Клим Иванович Самгин усмехнулся.
— После я встречал людей таких и у нас, на Руси, узнать их — просто: они про себя совсем не говорят, а только о судьбе рабочего народа.
— Иные картошку больше хлеба уважают…
— У них такая думка, чтоб всемирный народ, крестьянство и рабочие, взяли всю власть в свое руки. Все люди: французы, немцы, финлянцы…
— Это выдумка детская…
— Погоди, Семен Павлыч.
— Ну, — чего там годить? Даже — досадно. У каждой нации есть царь, король, своя земля, отечество… Ты в солдатах служил? присягу знаешь? А я — служил. С японцами воевать ездил, — опоздал, на мое счастье, воевать-то. Вот кабы все люди евреи были, у кого нет земли-отечества, тогда — другое дело.
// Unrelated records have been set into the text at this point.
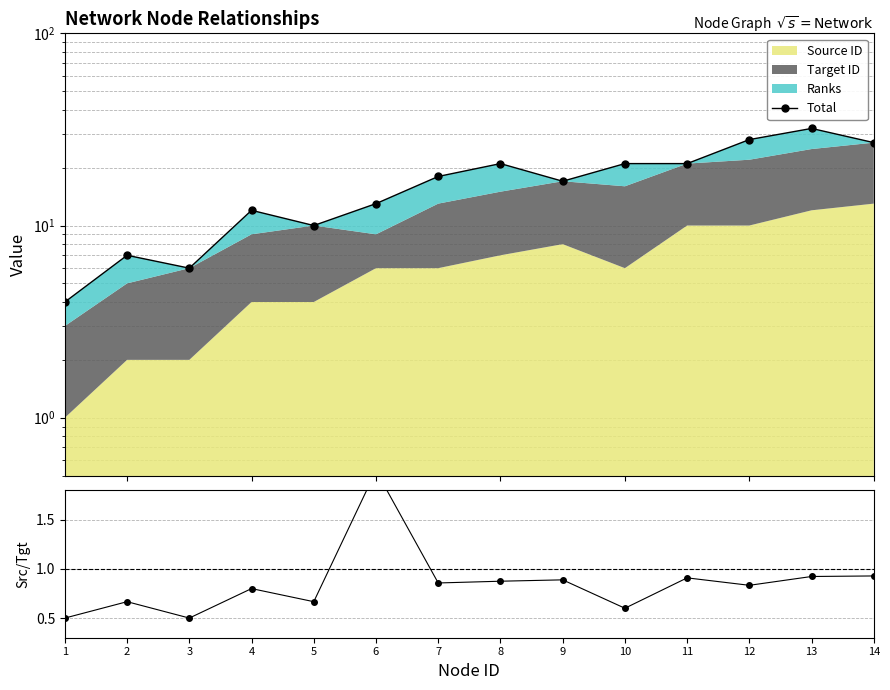

Rank the categories by Source/Target value from lowest to highest.

1, 3, 10, 2, 5, 4, 12, 7, 8, 9, 11, 13, 14, 6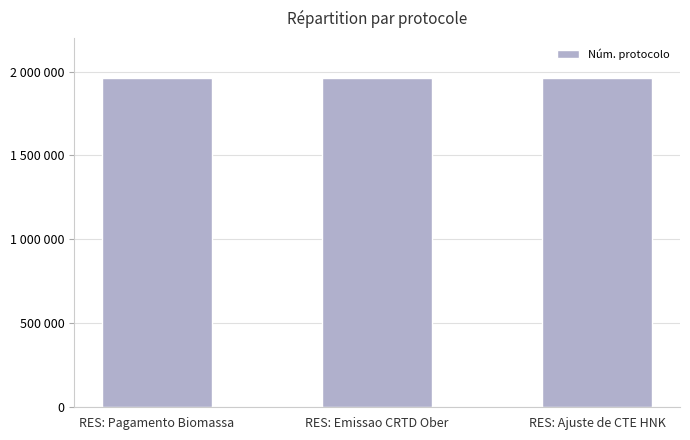

Where does the data first go above 1963343?

RES: Emissao CRTD Ober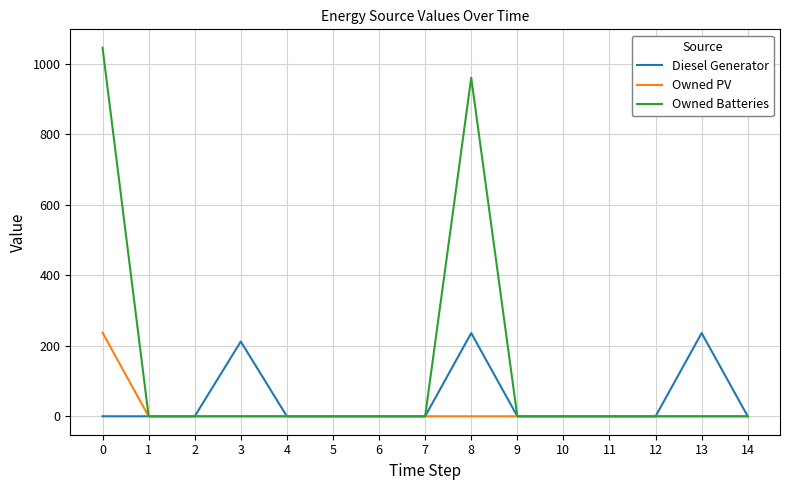

Is the value of Owned PV at 11 greater than the value of Diesel Generator at 8?

No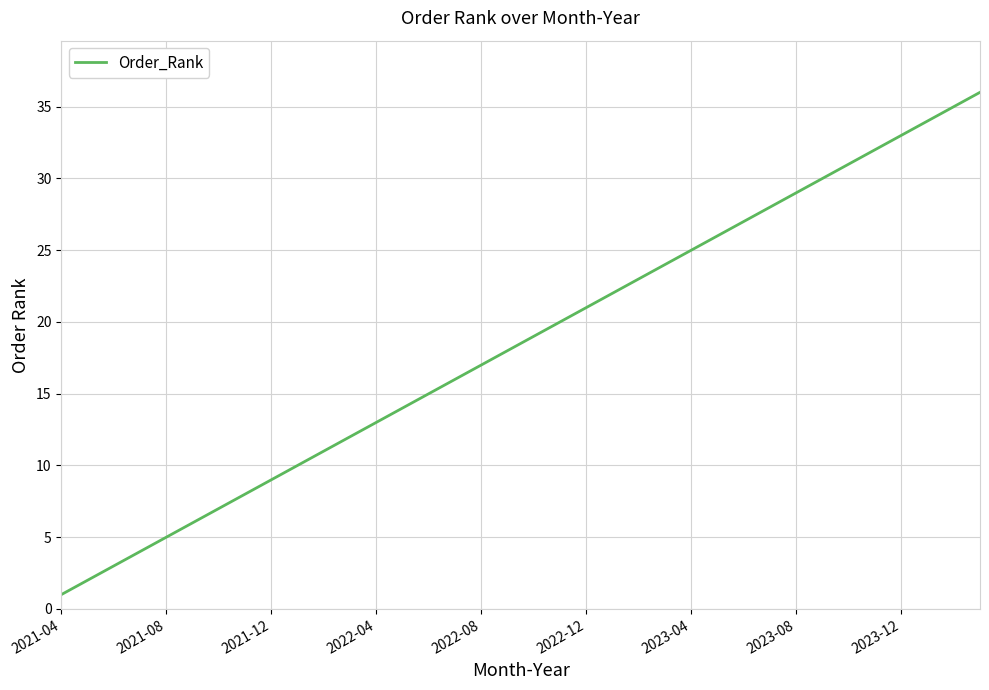

What is the maximum value shown in the chart?

36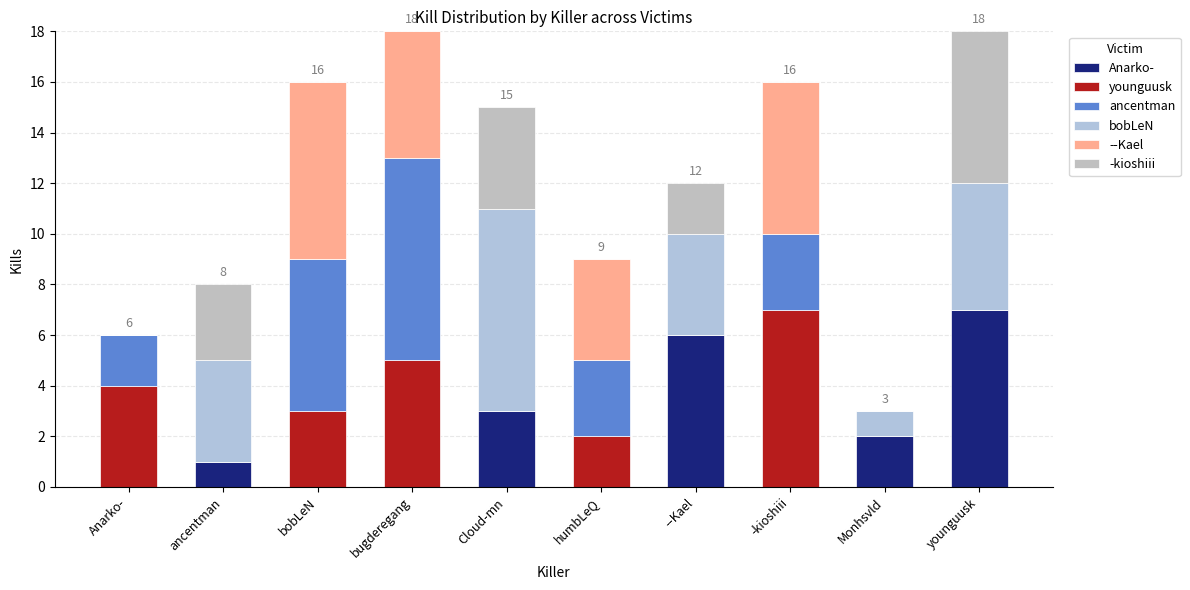

Does the chart contain stacked bars?

Yes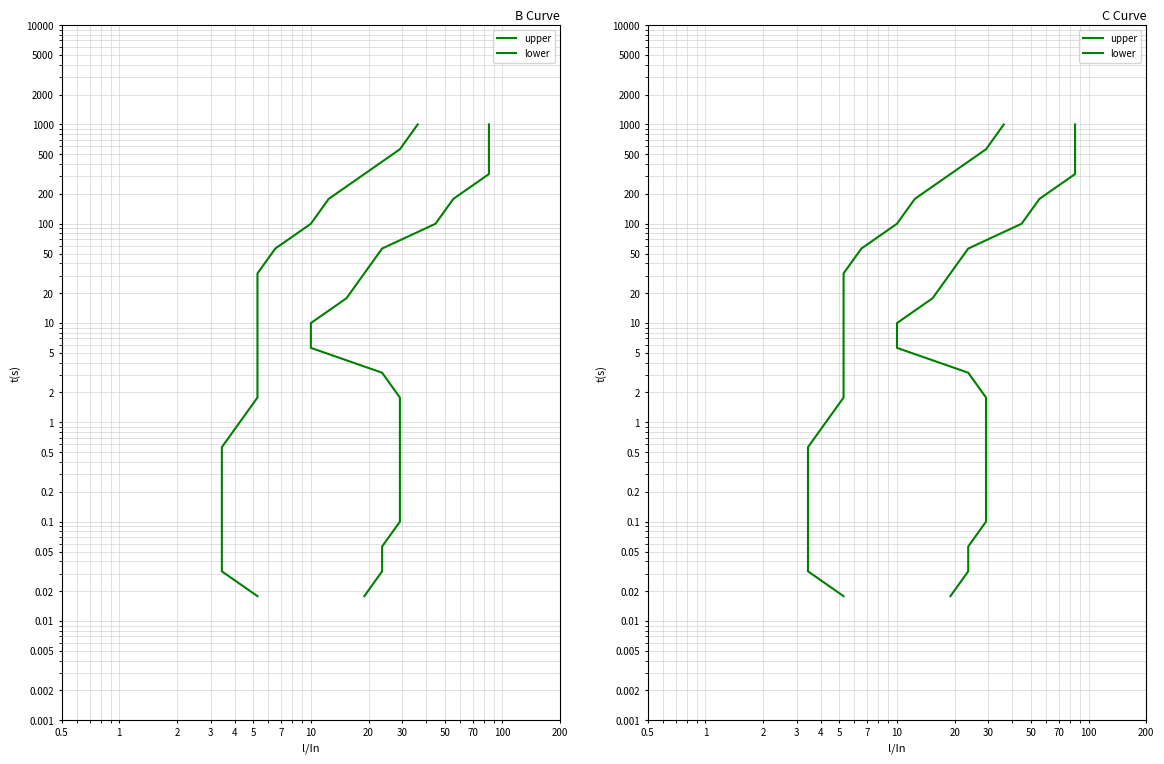

How many lines are shown in the chart?

2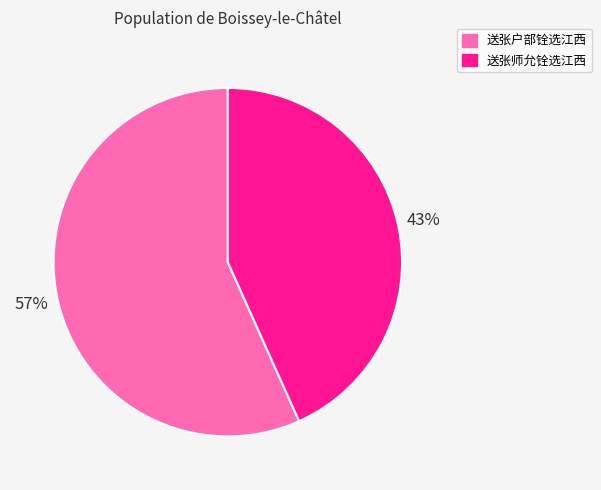

Which category has the smallest portion of the pie?

送张师允铨选江西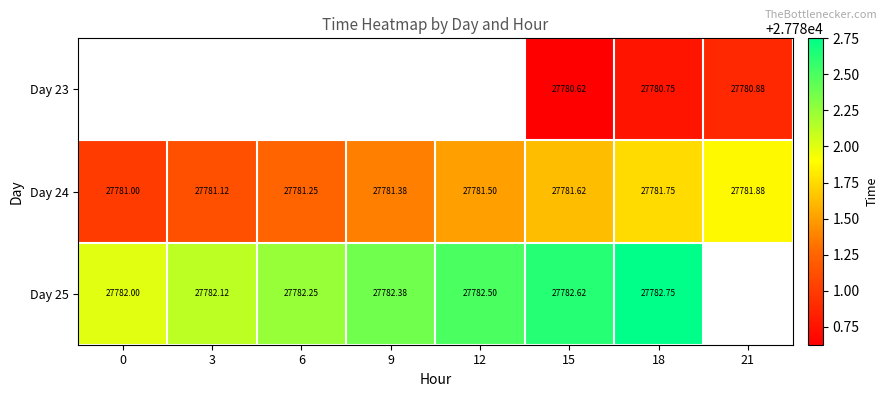

What is the difference between the Day 25 values at 9 and 12?

0.1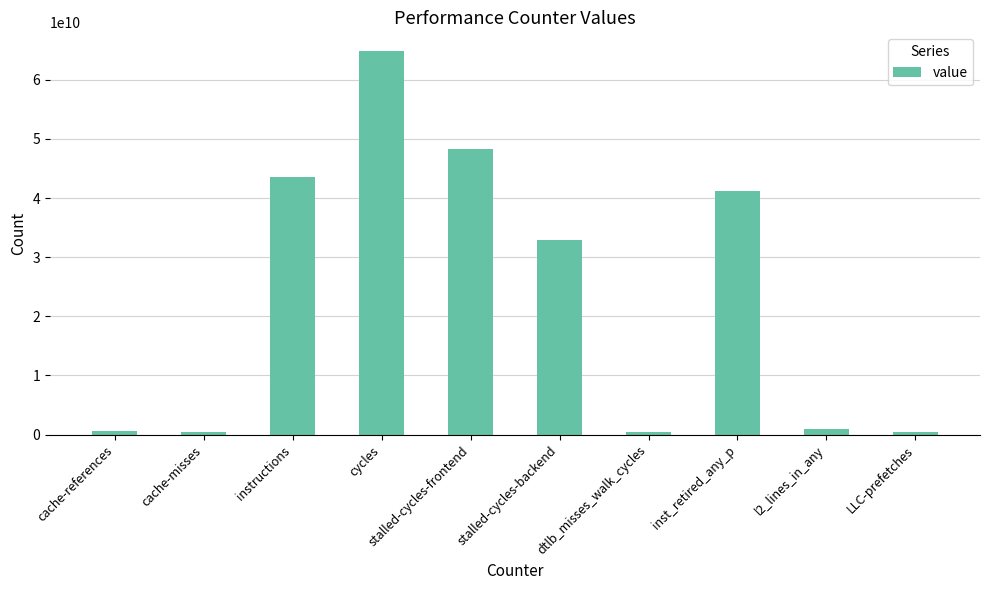

How many data points are less than 32894630455?

5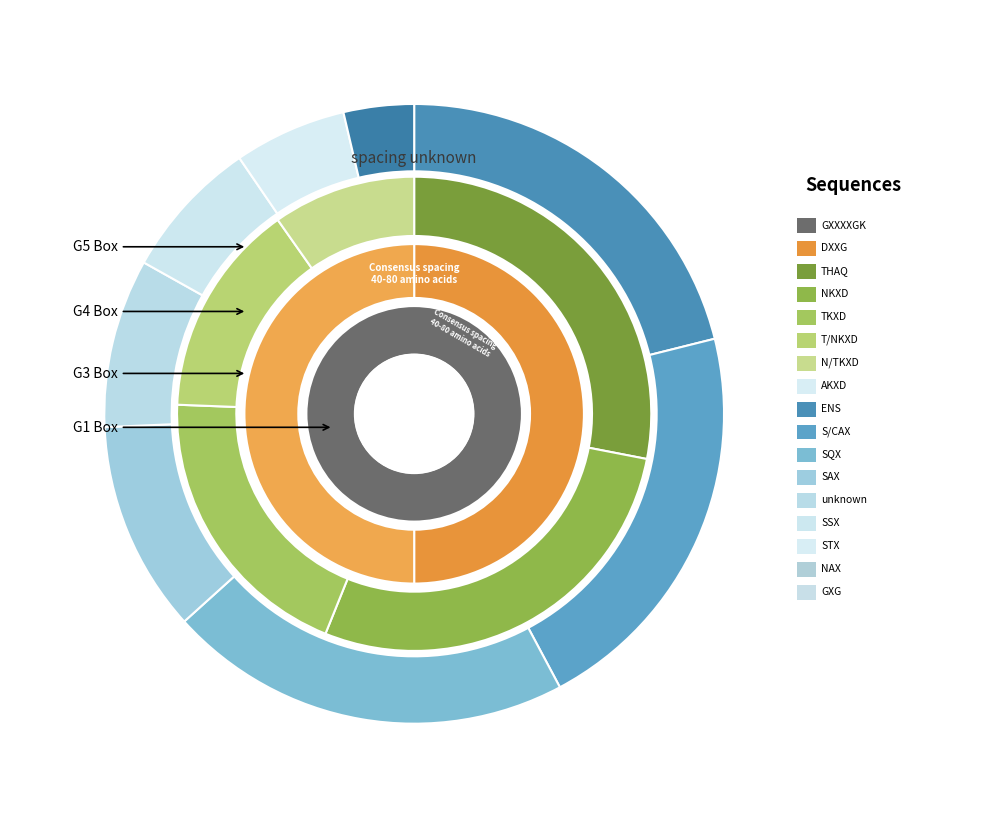

What portion of the pie excludes 6.2?

100.0%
Люди, милый человек, по земле ходят, она их за ноги держит, от своей земли не уйдешь.
— Это — верно, — угрюмо сказал кто-то.
— Она и не твоя, не моя, а все-таки мы с тобой в ней — картошка…
«Какой умный», — снова и одобрительно подумал Самгин, засыпая, и последние слова, которые слышал он, — слова Осипа:
— Какое же это отечество, если это — каторга тебе? Спал Клим Иванович крепко и долго, проснулся бодрым, разбудил его Осип:
— Пора на вокзал. Вот я снежку припас вам, — умойтесь. И чаек готов. Я тоже с вами еду, у меня там дельце есть.
— Отлично, — сказал Самгин, потирая плечи и бока, намятые жестким ложем.
До Риги ехали в разных вагонах, а в Риге Самгин сделал внушительный доклад Кормилицыну, настращал его возможностью и даже неизбежностью разных скандалов, несчастий, убедил немедленно отправить беженцев на Орел, сдал на руки ему Осипа и в тот же вечер выехал в Петроград, припоминая и взвешивая все, что дала ему эта поездка.
Из людей, которых он видел в эти дни, особенно выделялась монументальная фигура красавца Фроленкова. Приятно было вспоминать его ловкие, уверенные движения, на каждое из них человек этот тратил силы именно столько, сколько оно требовало. Многозначительно было пренебрежение, <с которым> Фроленков говорил о кузнецах, слушал дерзости Ловцова.